**Exercise inputs**
________

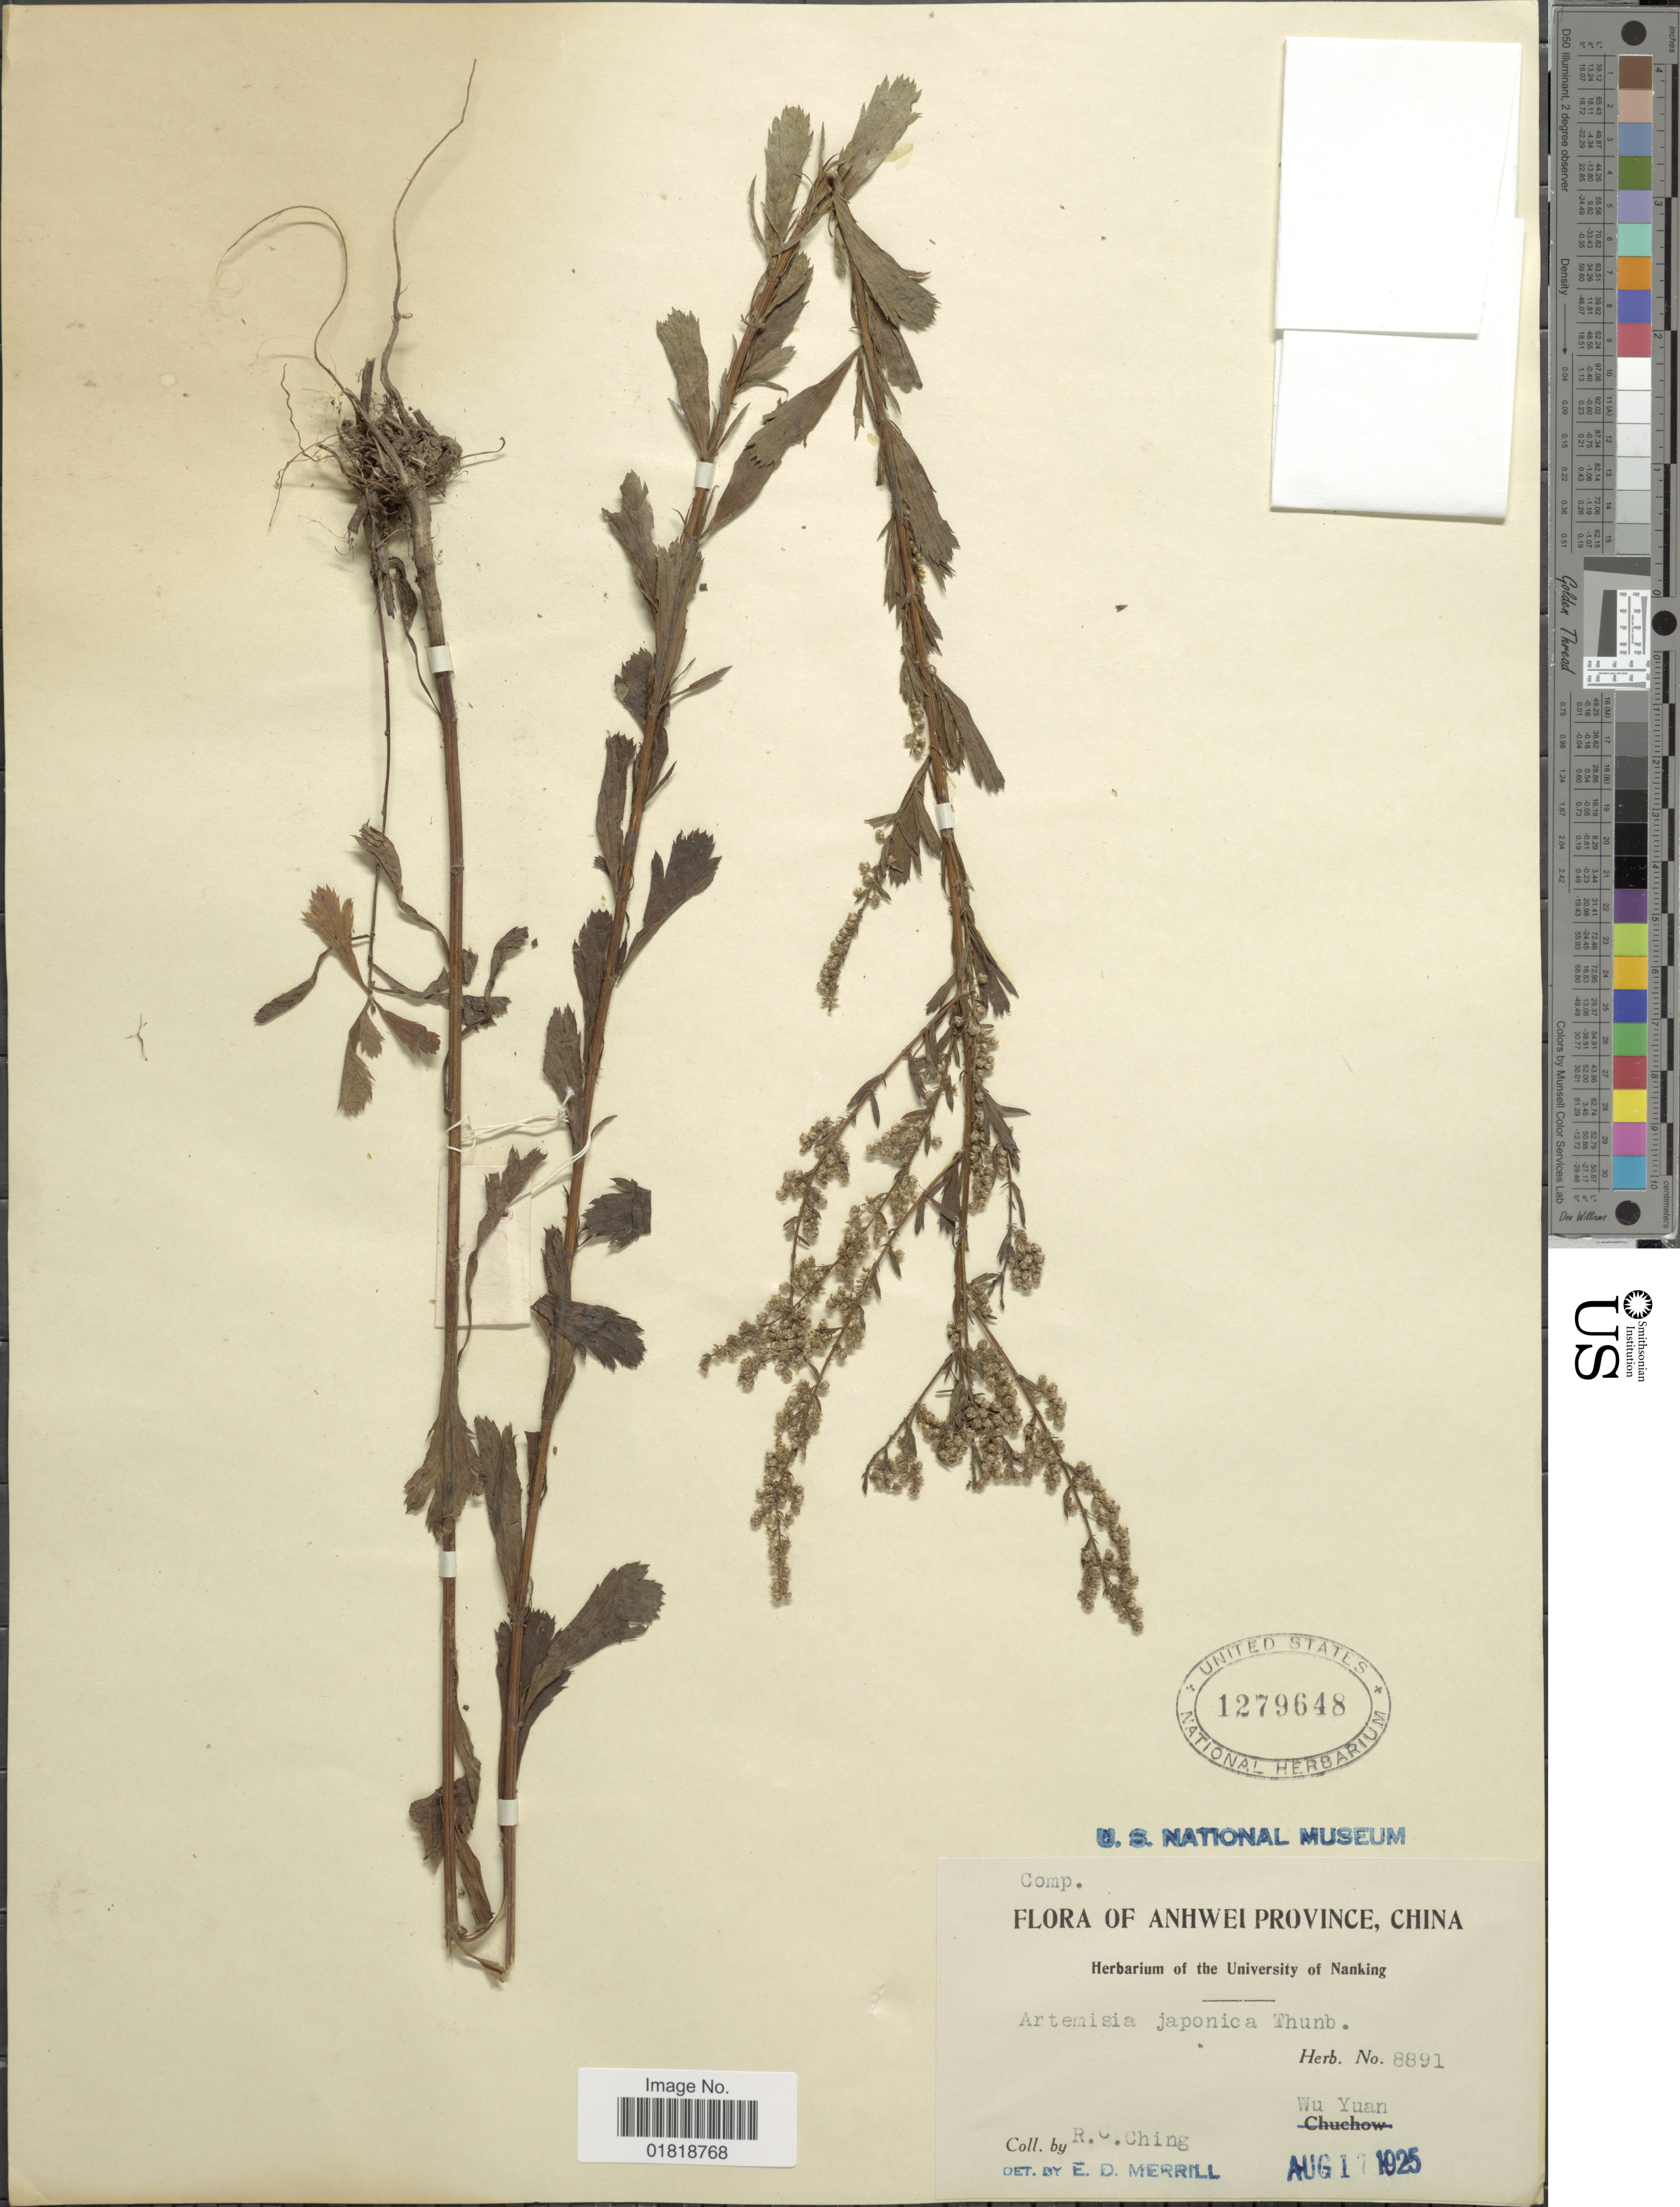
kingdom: Plantae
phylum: Tracheophyta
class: Magnoliopsida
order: Asterales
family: Asteraceae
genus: Artemisia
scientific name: Artemisia japonica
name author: Thunb.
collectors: R. C. Ching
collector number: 8891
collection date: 1925-08-17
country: China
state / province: Anhui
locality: Wu Yuan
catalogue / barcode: US 1279648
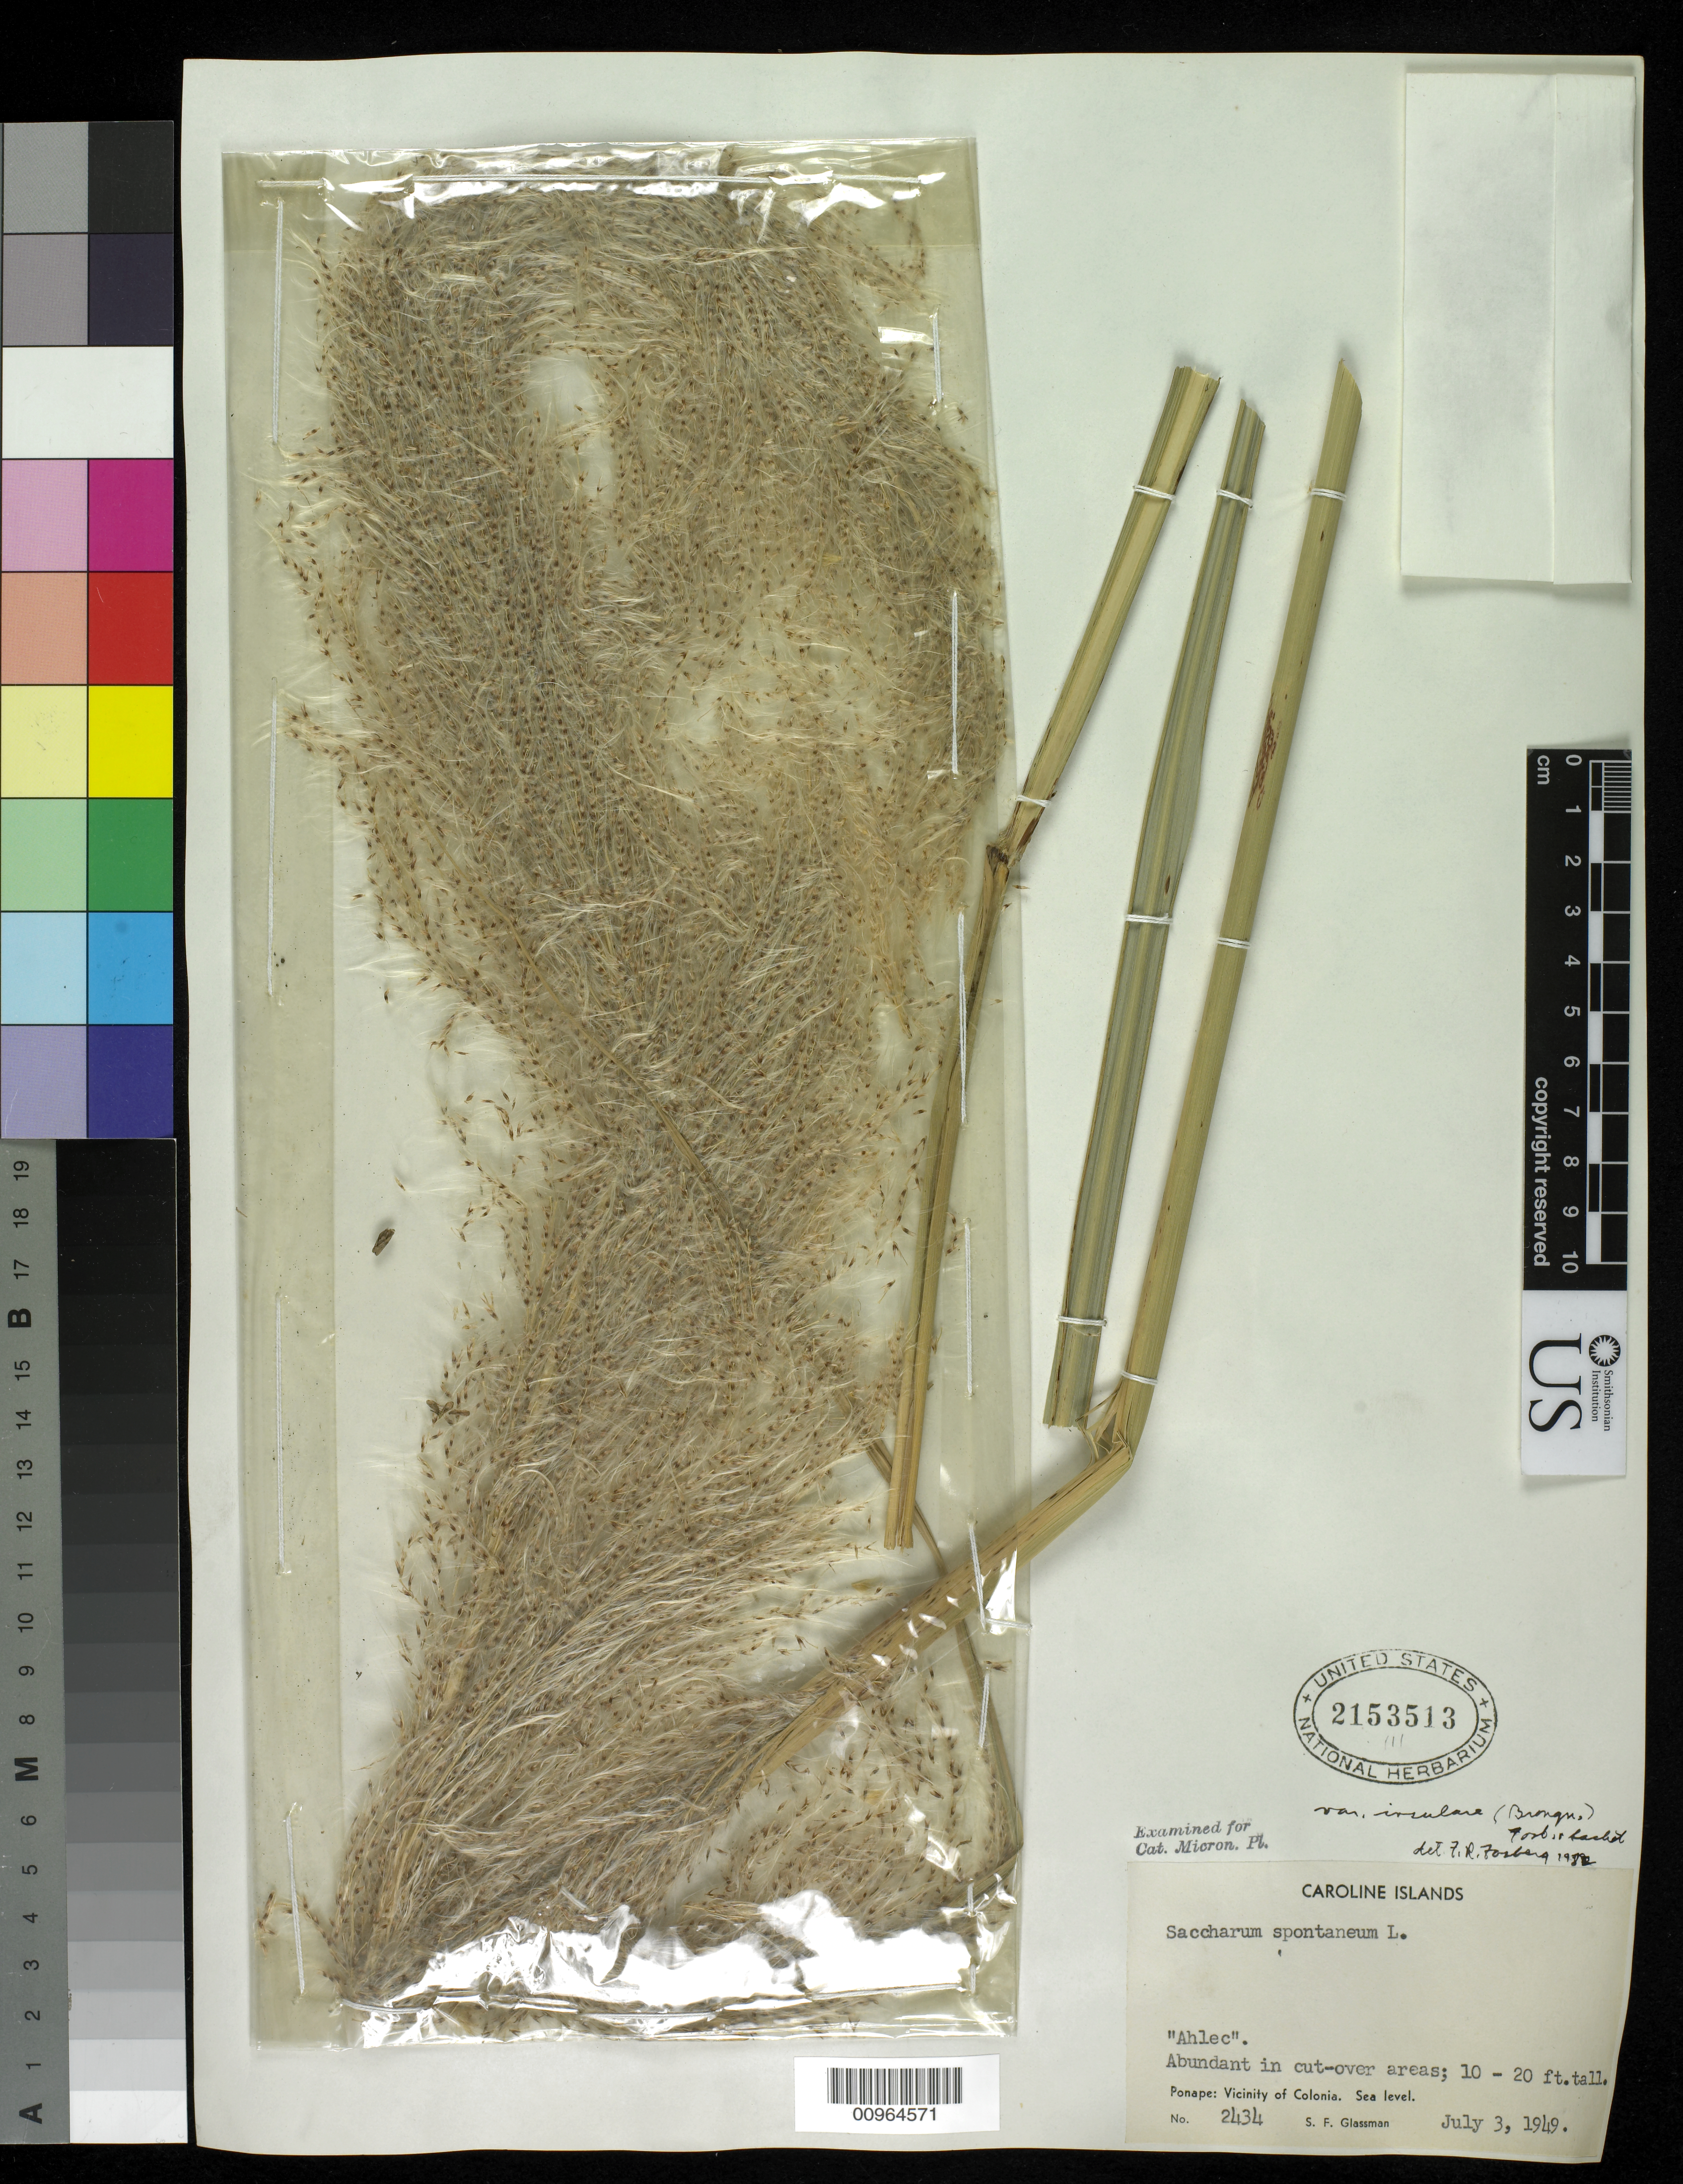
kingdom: Plantae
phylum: Tracheophyta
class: Liliopsida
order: Poales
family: Poaceae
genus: Saccharum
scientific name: Saccharum spontaneum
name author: L.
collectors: S. F. Glassman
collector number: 2434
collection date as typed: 03 Jul 1949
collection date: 1949-07-03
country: Micronesia, Federated States of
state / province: Pohnpei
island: Pohnpei [Ponape]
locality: Ponape: vicinity of Colonia. Sea level.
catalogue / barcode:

________

**What you need to do**
Arrange every line from both entries above as a single numbered list, skipping any blank lines. Leave out the pictures.

**Solution to the problem**
1. kingdom: Plantae
2. phylum: Tracheophyta
3. class: Magnoliopsida
4. order: Asterales
5. family: Asteraceae
6. genus: Artemisia
7. scientific name: Artemisia japonica
8. name author: Thunb.
9. collectors: R. C. Ching
10. collector number: 8891
11. collection date: 1925-08-17
12. country: China
13. state / province: Anhui
14. locality: Wu Yuan
15. catalogue / barcode: US 1279648
16. kingdom: Plantae
17. phylum: Tracheophyta
18. class: Liliopsida
19. order: Poales
20. family: Poaceae
21. genus: Saccharum
22. scientific name: Saccharum spontaneum
23. name author: L.
24. collectors: S. F. Glassman
25. collector number: 2434
26. collection date as typed: 03 Jul 1949
27. collection date: 1949-07-03
28. country: Micronesia, Federated States of
29. state / province: Pohnpei
30. island: Pohnpei [Ponape]
31. locality: Ponape: vicinity of Colonia. Sea level.
32. catalogue / barcode:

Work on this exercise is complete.